Ponder, if you will, that Trump has been President for less than six months. 157 days, as of my typing these words. A bit over 22 weeks. 15% of his term. This short span of time has been a whirlwind wilder than what I anticipated when he got elected. We have gotten the mixed bag I predicted, but I don't know that anyone expected it to be such a large bag.
Hey, works for me - more stuff to blog about. Today, I'm giving a ponder to the continued crumbling of the DEI edifice. In case you've been living in an off-grid shack for the past decade, DEI stands for Diversity, Equity, and Inclusion, and is about promoting identity groups that have been deemed oppressed or historically underserved by society. With a nod to Eric Hoffer, it began as a movement, became a business, and degenerated into a racket.
Because DEI advocated for unequal treatment of individuals, this degeneration was inevitable. The moment disparate treatment becomes acceptable, the incentives to selfishly pursue preferential treatment override the noble or high-minded. Because DEI moved out of esoteric halls of ivy-covered academia and wonkish think tanks into the political sphere and cultural zeitgeist, it was inevitable that ti would infest the corporate world.
Why?
Because corporations are cowardly. Their adoption of DEI - including language, hiring practices, and the creation of entire departments - was in many and I surmise most instances about avoiding the bad publicity and accusatory fingers of the Angry Left.
Far better that finger gets pointed at someone else.
Far better that you don't stand out from the crowd.
Corporate DEI was a survival strategy. It added no value to the company, and instead imposed costs and friction.

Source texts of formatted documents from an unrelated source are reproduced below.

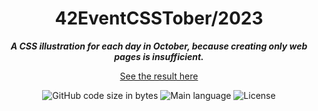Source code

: <h1 align="center">
42EventCSSTober/2023
</h1>

<p align="center">
	<b><i>A CSS illustration for each day in October, because creating only web pages is insufficient.</i></b><br>
</p>

<p align="center">
  <a href="https://mewmewdevart.github.io/42EventCSSTober/" target="_blank" >See the result here</a>
</p>

<p align="center">
	<img alt="GitHub code size in bytes" src="https://img.shields.io/github/languages/code-size/mewmewdevart/42EventCSSTober?color=6272a4" />
	<img alt="Main language" src="https://img.shields.io/github/languages/top/mewmewdevart/42EventCSSTober?color=6272a4"/>
	<img alt="License" src="https://img.shields.io/github/license/mewmewdevart/42EventCSSTober?color=6272a4"/>
</p>
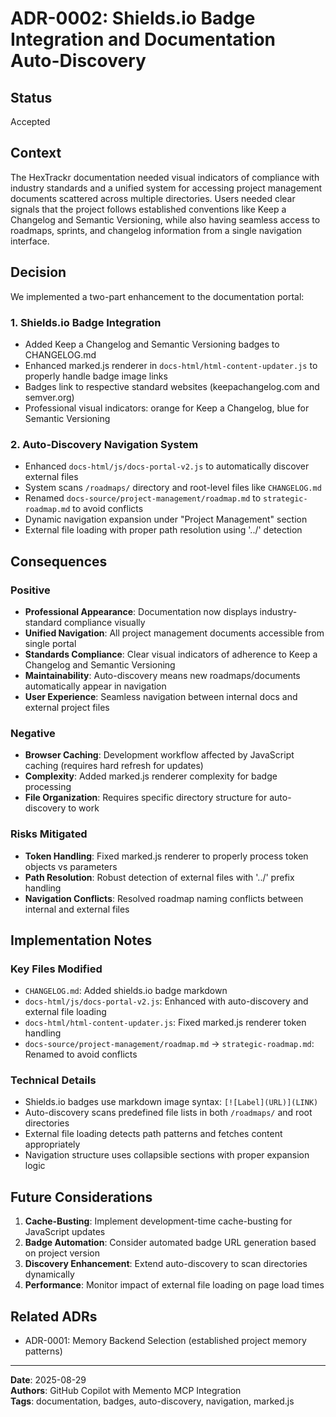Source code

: # ADR-0002: Shields.io Badge Integration and Documentation Auto-Discovery

## Status

Accepted

## Context

The HexTrackr documentation needed visual indicators of compliance with industry standards and a unified system for accessing project management documents scattered across multiple directories. Users needed clear signals that the project follows established conventions like Keep a Changelog and Semantic Versioning, while also having seamless access to roadmaps, sprints, and changelog information from a single navigation interface.

## Decision

We implemented a two-part enhancement to the documentation portal:

### 1. Shields.io Badge Integration

- Added Keep a Changelog and Semantic Versioning badges to CHANGELOG.md
- Enhanced marked.js renderer in `docs-html/html-content-updater.js` to properly handle badge image links
- Badges link to respective standard websites (keepachangelog.com and semver.org)
- Professional visual indicators: orange for Keep a Changelog, blue for Semantic Versioning

### 2. Auto-Discovery Navigation System

- Enhanced `docs-html/js/docs-portal-v2.js` to automatically discover external files
- System scans `/roadmaps/` directory and root-level files like `CHANGELOG.md`
- Renamed `docs-source/project-management/roadmap.md` to `strategic-roadmap.md` to avoid conflicts
- Dynamic navigation expansion under "Project Management" section
- External file loading with proper path resolution using '../' detection

## Consequences

### Positive

- **Professional Appearance**: Documentation now displays industry-standard compliance visually
- **Unified Navigation**: All project management documents accessible from single portal
- **Standards Compliance**: Clear visual indicators of adherence to Keep a Changelog and Semantic Versioning
- **Maintainability**: Auto-discovery means new roadmaps/documents automatically appear in navigation
- **User Experience**: Seamless navigation between internal docs and external project files

### Negative

- **Browser Caching**: Development workflow affected by JavaScript caching (requires hard refresh for updates)
- **Complexity**: Added marked.js renderer complexity for badge processing
- **File Organization**: Requires specific directory structure for auto-discovery to work

### Risks Mitigated

- **Token Handling**: Fixed marked.js renderer to properly process token objects vs parameters
- **Path Resolution**: Robust detection of external files with '../' prefix handling
- **Navigation Conflicts**: Resolved roadmap naming conflicts between internal and external files

## Implementation Notes

### Key Files Modified

- `CHANGELOG.md`: Added shields.io badge markdown
- `docs-html/js/docs-portal-v2.js`: Enhanced with auto-discovery and external file loading
- `docs-html/html-content-updater.js`: Fixed marked.js renderer token handling
- `docs-source/project-management/roadmap.md` → `strategic-roadmap.md`: Renamed to avoid conflicts

### Technical Details

- Shields.io badges use markdown image syntax: `[![Label](URL)](LINK)`
- Auto-discovery scans predefined file lists in both `/roadmaps/` and root directories
- External file loading detects path patterns and fetches content appropriately
- Navigation structure uses collapsible sections with proper expansion logic

## Future Considerations

1. **Cache-Busting**: Implement development-time cache-busting for JavaScript updates
2. **Badge Automation**: Consider automated badge URL generation based on project version
3. **Discovery Enhancement**: Extend auto-discovery to scan directories dynamically
4. **Performance**: Monitor impact of external file loading on page load times

## Related ADRs

- ADR-0001: Memory Backend Selection (established project memory patterns)

---

**Date**: 2025-08-29  
**Authors**: GitHub Copilot with Memento MCP Integration  
**Tags**: documentation, badges, auto-discovery, navigation, marked.js
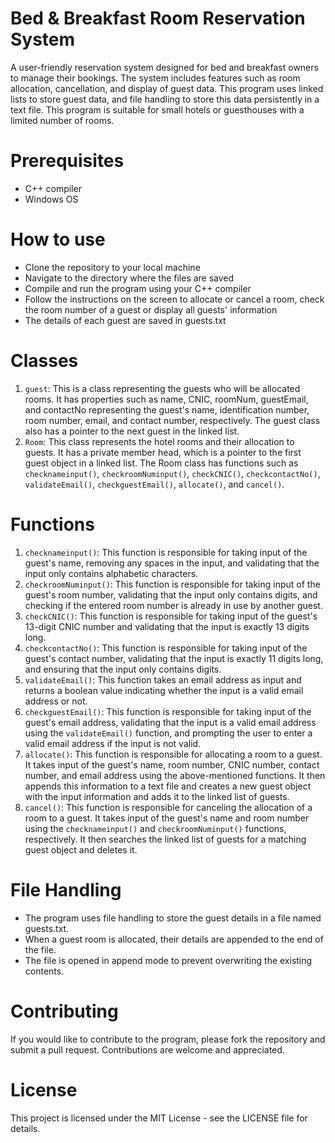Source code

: # Bed & Breakfast Room Reservation System
A user-friendly reservation system designed for bed and breakfast owners to manage their bookings. The system includes features such as room allocation, cancellation, and display of guest data. This program uses linked lists to store guest data, and file handling to store this data persistently in a text file. This program is suitable for small hotels or guesthouses with a limited number of rooms.

# Prerequisites
- C++ compiler
- Windows OS

# How to use
- Clone the repository to your local machine
- Navigate to the directory where the files are saved
- Compile and run the program using your C++ compiler
- Follow the instructions on the screen to allocate or cancel a room, check the room number of a guest or display all guests' information
- The details of each guest are saved in guests.txt

# Classes
1.	`guest`: This is a class representing the guests who will be allocated rooms. It has properties such as name, CNIC, roomNum, guestEmail, and contactNo representing the guest's name, identification number, room number, email, and contact number, respectively. The guest class also has a pointer to the next guest in the linked list.
2.	`Room`: This class represents the hotel rooms and their allocation to guests. It has a private member head, which is a pointer to the first guest object in a linked list. The Room class has functions such as `checknameinput()`, `checkroomNuminput()`, `checkCNIC()`, `checkcontactNo()`, `validateEmail()`, `checkguestEmail()`, `allocate()`, and `cancel()`.

# Functions
1.	`checknameinput()`: This function is responsible for taking input of the guest's name, removing any spaces in the input, and validating that the input only contains alphabetic characters.
2.	`checkroomNuminput()`: This function is responsible for taking input of the guest's room number, validating that the input only contains digits, and checking if the entered room number is already in use by another guest.
3.	`checkCNIC()`: This function is responsible for taking input of the guest's 13-digit CNIC number and validating that the input is exactly 13 digits long.
4.	`checkcontactNo()`: This function is responsible for taking input of the guest's contact number, validating that the input is exactly 11 digits long, and ensuring that the input only contains digits.
5.	`validateEmail()`: This function takes an email address as input and returns a boolean value indicating whether the input is a valid email address or not.
6.	`checkguestEmail()`: This function is responsible for taking input of the guest's email address, validating that the input is a valid email address using the `validateEmail()` function, and prompting the user to enter a valid email address if the input is not valid.
7.	`allocate()`: This function is responsible for allocating a room to a guest. It takes input of the guest's name, room number, CNIC number, contact number, and email address using the above-mentioned functions. It then appends this information to a text file and creates a new guest object with the input information and adds it to the linked list of guests.
8.	`cancel()`: This function is responsible for canceling the allocation of a room to a guest. It takes input of the guest's name and room number using the `checknameinput()` and `checkroomNuminput()` functions, respectively. It then searches the linked list of guests for a matching guest object and deletes it.

# File Handling
- The program uses file handling to store the guest details in a file named guests.txt.
- When a guest room is allocated, their details are appended to the end of the file.
- The file is opened in append mode to prevent overwriting the existing contents.

# Contributing
If you would like to contribute to the program, please fork the repository and submit a pull request. Contributions are welcome and appreciated.

# License
This project is licensed under the MIT License - see the LICENSE file for details.
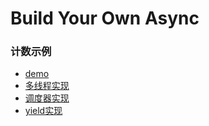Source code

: # Build Your Own Async

### 计数示例

- [demo](src/example.py)
- [多线程实现](src/thread-demo.py)
- [调度器实现](src/asynco.py)
- [yield实现](src/yieldo.py)
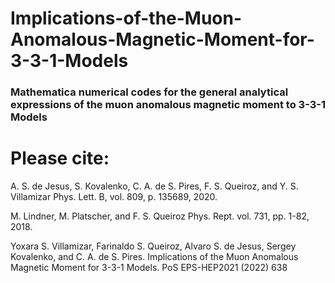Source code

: #  Implications-of-the-Muon-Anomalous-Magnetic-Moment-for-3-3-1-Models

### Mathematica numerical codes for the general analytical expressions of the muon anomalous magnetic moment to 3-3-1 Models

# Please cite:  

A. S. de Jesus, S. Kovalenko, C. A. de S. Pires, F. S. Queiroz, and Y. S. Villamizar Phys. Lett. B, vol. 809, p. 135689, 2020.  

M. Lindner, M. Platscher, and F. S. Queiroz Phys. Rept. vol. 731, pp. 1-82, 2018.  

Yoxara S. Villamizar, Farinaldo S. Queiroz, Alvaro S. de Jesus, Sergey Kovalenko, and C. A. de S. Pires. Implications of the Muon Anomalous Magnetic Moment for 3-3-1 Models. PoS EPS-HEP2021 (2022) 638
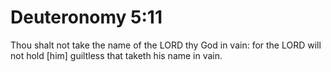 # Deuteronomy 5:11

Thou shalt not take the name of the LORD thy God in vain: for the LORD will not hold [him] guiltless that taketh his name in vain.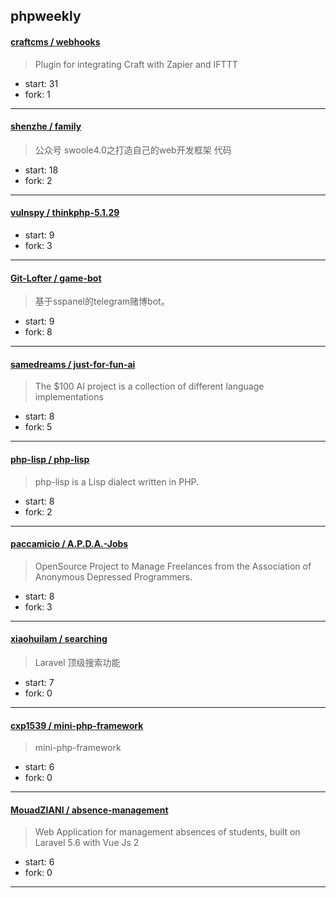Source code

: ## phpweekly

#### [craftcms / webhooks](https://github.com/craftcms/webhooks)

> Plugin for integrating Craft with Zapier and IFTTT

+ start: 31
+ fork: 1

----


#### [shenzhe / family](https://github.com/shenzhe/family)

> 公众号 swoole4.0之打造自己的web开发框架 代码

+ start: 18
+ fork: 2

----


#### [vulnspy / thinkphp-5.1.29](https://github.com/vulnspy/thinkphp-5.1.29)

> 

+ start: 9
+ fork: 3

----


#### [Git-Lofter / game-bot](https://github.com/Git-Lofter/game-bot)

> 基于sspanel的telegram赌博bot。

+ start: 9
+ fork: 8

----


#### [samedreams / just-for-fun-ai](https://github.com/samedreams/just-for-fun-ai)

> The $100 AI project is a collection of different language implementations

+ start: 8
+ fork: 5

----


#### [php-lisp / php-lisp](https://github.com/php-lisp/php-lisp)

> php-lisp  is a Lisp dialect written in PHP.

+ start: 8
+ fork: 2

----


#### [paccamicio / A.P.D.A.-Jobs](https://github.com/paccamicio/A.P.D.A.-Jobs)

> OpenSource Project to Manage Freelances from the Association of Anonymous Depressed Programmers.

+ start: 8
+ fork: 3

----


#### [xiaohuilam / searching](https://github.com/xiaohuilam/searching)

> Laravel 顶级搜索功能

+ start: 7
+ fork: 0

----


#### [cxp1539 / mini-php-framework](https://github.com/cxp1539/mini-php-framework)

> mini-php-framework

+ start: 6
+ fork: 0

----


#### [MouadZIANI / absence-management](https://github.com/MouadZIANI/absence-management)

> Web Application for management absences of students, built on Laravel 5.6 with Vue Js 2

+ start: 6
+ fork: 0

----

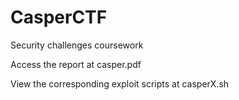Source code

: # CasperCTF
Security challenges coursework

Access the report at casper.pdf

View the corresponding exploit scripts at casperX.sh
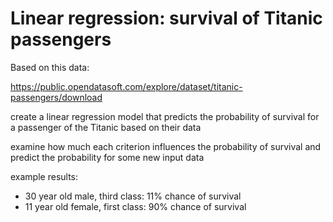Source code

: # Linear regression: survival of Titanic passengers

Based on this data:

<https://public.opendatasoft.com/explore/dataset/titanic-passengers/download>

create a linear regression model that predicts the probability of survival for a passenger of the Titanic based on their data

examine how much each criterion influences the probability of survival and predict the probability for some new input data

example results:

- 30 year old male, third class: 11% chance of survival
- 11 year old female, first class: 90% chance of survival
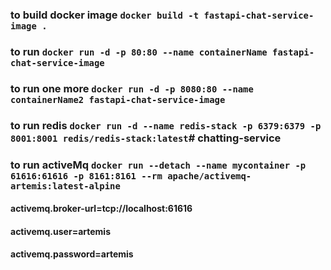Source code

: ### to build docker image `docker build -t fastapi-chat-service-image .`
### to run `docker run -d -p 80:80 --name containerName fastapi-chat-service-image`
### to run one more `docker run -d -p 8080:80 --name containerName2 fastapi-chat-service-image`
### to run redis `docker run -d --name redis-stack -p 6379:6379 -p 8001:8001 redis/redis-stack:latest`# chatting-service
### to run activeMq `docker run --detach --name mycontainer -p 61616:61616 -p 8161:8161 --rm apache/activemq-artemis:latest-alpine`
#### activemq.broker-url=tcp://localhost:61616
#### activemq.user=artemis
#### activemq.password=artemis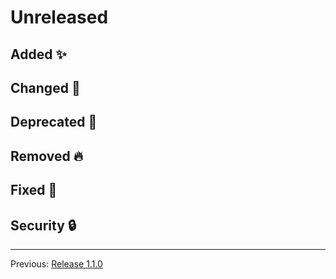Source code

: # Unreleased



## Added :sparkles:



## Changed :slot_machine:



## Deprecated :dart:



## Removed :fire:



## Fixed :bug:



## Security :lock:



---

Previous: [Release 1.1.0](CHANGELOG-1.1.0.md)
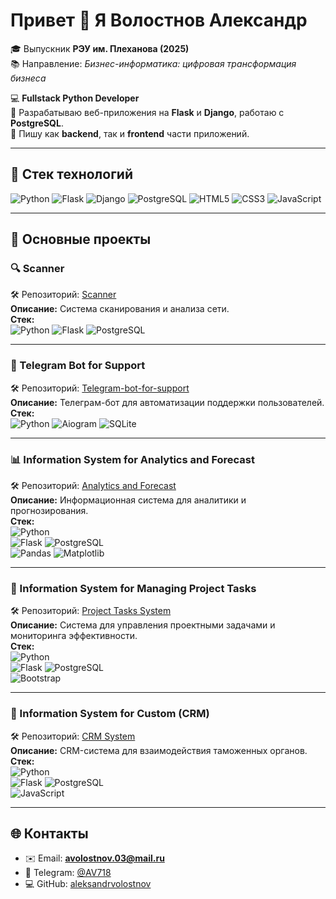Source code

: # Привет 👋 Я Волостнов Александр  

🎓 Выпускник **РЭУ им. Плеханова (2025)**  
📚 Направление: *Бизнес-информатика: цифровая трансформация бизнеса*  

💻 **Fullstack Python Developer**  
🚀 Разрабатываю веб-приложения на **Flask** и **Django**, работаю с **PostgreSQL**.  
🎨 Пишу как **backend**, так и **frontend** части приложений.  

---

## 🚀 Стек технологий

![Python](https://img.shields.io/badge/Python-3776AB?style=for-the-badge&logo=python&logoColor=white)
![Flask](https://img.shields.io/badge/Flask-000000?style=for-the-badge&logo=flask&logoColor=white)
![Django](https://img.shields.io/badge/Django-092E20?style=for-the-badge&logo=django&logoColor=white)
![PostgreSQL](https://img.shields.io/badge/PostgreSQL-316192?style=for-the-badge&logo=postgresql&logoColor=white)
![HTML5](https://img.shields.io/badge/HTML5-E34F26?style=for-the-badge&logo=html5&logoColor=white)
![CSS3](https://img.shields.io/badge/CSS3-1572B6?style=for-the-badge&logo=css3&logoColor=white)
![JavaScript](https://img.shields.io/badge/JavaScript-F7DF1E?style=for-the-badge&logo=javascript&logoColor=black)

---

## 📂 Основные проекты

### 🔍 Scanner
🛠 Репозиторий: [Scanner](https://github.com/aleksandrvolostnov/Scanner)  
**Описание:** Система сканирования и анализа сети.  
**Стек:**  
![Python](https://img.shields.io/badge/Python-3776AB?logo=python&logoColor=white) 
![Flask](https://img.shields.io/badge/Flask-000000?logo=flask&logoColor=white) 
![PostgreSQL](https://img.shields.io/badge/PostgreSQL-316192?logo=postgresql&logoColor=white)

---

### 🤖 Telegram Bot for Support
🛠 Репозиторий: [Telegram-bot-for-support](https://github.com/aleksandrvolostnov/Telegram-bot-for-support)  
**Описание:** Телеграм-бот для автоматизации поддержки пользователей.  
**Стек:**  
![Python](https://img.shields.io/badge/Python-3776AB?logo=python&logoColor=white) 
![Aiogram](https://img.shields.io/badge/Aiogram-2CA5E0?logo=telegram&logoColor=white) 
![SQLite](https://img.shields.io/badge/SQLite-003B57?logo=sqlite&logoColor=white)

---

### 📊 Information System for Analytics and Forecast
🛠 Репозиторий: [Analytics and Forecast](https://github.com/aleksandrvolostnov/Information-system-for-analytics-and-forecast)  
**Описание:** Информационная система для аналитики и прогнозирования.  
**Стек:**  
![Python](https://img.shields.io/badge/Python-3776AB?logo=python&logoColor=white)  
![Flask](https://img.shields.io/badge/Flask-000000?logo=flask&logoColor=white) 
![PostgreSQL](https://img.shields.io/badge/PostgreSQL-316192?logo=postgresql&logoColor=white)  
![Pandas](https://img.shields.io/badge/Pandas-150458?logo=pandas&logoColor=white) 
![Matplotlib](https://img.shields.io/badge/Matplotlib-11557c?logo=plotly&logoColor=white)

---

### 📌 Information System for Managing Project Tasks
🛠 Репозиторий: [Project Tasks System](https://github.com/aleksandrvolostnov/Information-system-for-managing-project-tasks-and-monitoring-efficiency)  
**Описание:** Система для управления проектными задачами и мониторинга эффективности.  
**Стек:**  
![Python](https://img.shields.io/badge/Python-3776AB?logo=python&logoColor=white)  
![Flask](https://img.shields.io/badge/Flask-000000?logo=flask&logoColor=white) 
![PostgreSQL](https://img.shields.io/badge/PostgreSQL-316192?logo=postgresql&logoColor=white)  
![Bootstrap](https://img.shields.io/badge/Bootstrap-7952B3?logo=bootstrap&logoColor=white)

---

### 👥 Information System for Custom (CRM)
🛠 Репозиторий: [CRM System](https://github.com/aleksandrvolostnov/Information-system-for-custom)  
**Описание:** CRM-система для взаимодействия таможенных органов.  
**Стек:**  
![Python](https://img.shields.io/badge/Python-3776AB?logo=python&logoColor=white)  
![Flask](https://img.shields.io/badge/Flask-000000?logo=flask&logoColor=white) 
![PostgreSQL](https://img.shields.io/badge/PostgreSQL-316192?logo=postgresql&logoColor=white)  
![JavaScript](https://img.shields.io/badge/JavaScript-F7DF1E?logo=javascript&logoColor=black)

---

## 🌐 Контакты

- ✉️ Email: **avolostnov.03@mail.ru**  
- 💬 Telegram: [@AV718](https://t.me/AV718)  
- 💻 GitHub: [aleksandrvolostnov](https://github.com/aleksandrvolostnov)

Rather than simply hiring the best candidates (aka merit), companies factored in identity markers in order to satisfy some nebulous standards of diversity. Rather than stick to selling goods or services as best they could, companies had to apply additional tests to their operations, and create and staff departments whose sole purpose was that additional, no-value-added activity. Sure, they could market "look how DEI we are" to the public in the hopes of getting some of those Angries to like them, but if everyone is DEI, one company does not stand out from the others.
This behavior is a form of group protection strategy, or safety-in-conformity. DEI non-compliance was deemed a threat to the bottom line, so compliance, even though it cost money and degraded performance, was deemed by many C-Suite types as less costly than non-compliance.
Trump's election upended the DEI apple cart. Even before he banged out Executive Orders that shut down DEI initiatives in government, the cultural shift that his victory signaled was noted by Corporate America, which promptly started shedding DEI jobs and departments.
This shedding is also defensive. Being a DEI-embracing holdout in the face of this shift may earn points with the Angries, but now you stand out, and standing out for reasons other than "better product" usually hurts.
What should we, as lovers of liberty, desire?
That the government "stay out of it." Neither promote nor punish DEI in the private sector. Equal treatment tenets direct us to exclude any identity-based consideration on the government side of things, so blind, merit-based hiring practices should be embraced. Laws that create the perverse incentives I noted above should also be done away with. If a private sector company wants to tout DEI bona fides, the market should be free to react, positively or negatively.
Under libertarian principles, anti-discrimination laws would be part of the "done away with" effort, but I'd not cross that bridge today. Everything is incremental, and for now it's good enough to say "no more mandating or rewarding DEI" and let the rest sort itself out.
Unfortunately, I don't figure on DEI being gone for good. We are always ever one election cycle away from the pendulum swinging the other way and the de mode possibly becoming fashionable again. Or, as is suggested by this article at the Foundation Against Intolerance and Racism, its diehards are quietly rebranding and reallocating resources rather than giving up and shutting down.
As always, eternal vigilance is the price of liberty.
Next battles he’s going to win is the climate catastrophe claims and “green energy” is “renewable, clean, and cheaper”
For 50 years the Supreme Court carved out exceptions to the Civil Rights Act that permitted Affirmative Action - steps taken by government and business AT THE MARGIN to promote, hire, enroll fully-qualified minority candidates. It wasn't right, as it clearly discriminates on the basis of race (sex, etc) but we tolerated this MARGINAL abuse. Ultimately that wasn't good enough for (as you aptly describe) "the racket". No, they needed to heap more abuse on us. And that's where DEI comes from - not just favoring fully-qualified candidates at the margin, but actively discriminating against fully-qualified, disfavored candidates on the basis of race (sex, etc). Rejecting fully-qualified candidates BECAUSE of their immutable characteristics (race, sex, etc). That's patently illegal under the CRA. I'm with you that the market sorts best for competence, regardless of immutable characteristics, but the CRA is the law and DEI is clearly in violation - as is now, even Affirmative Action.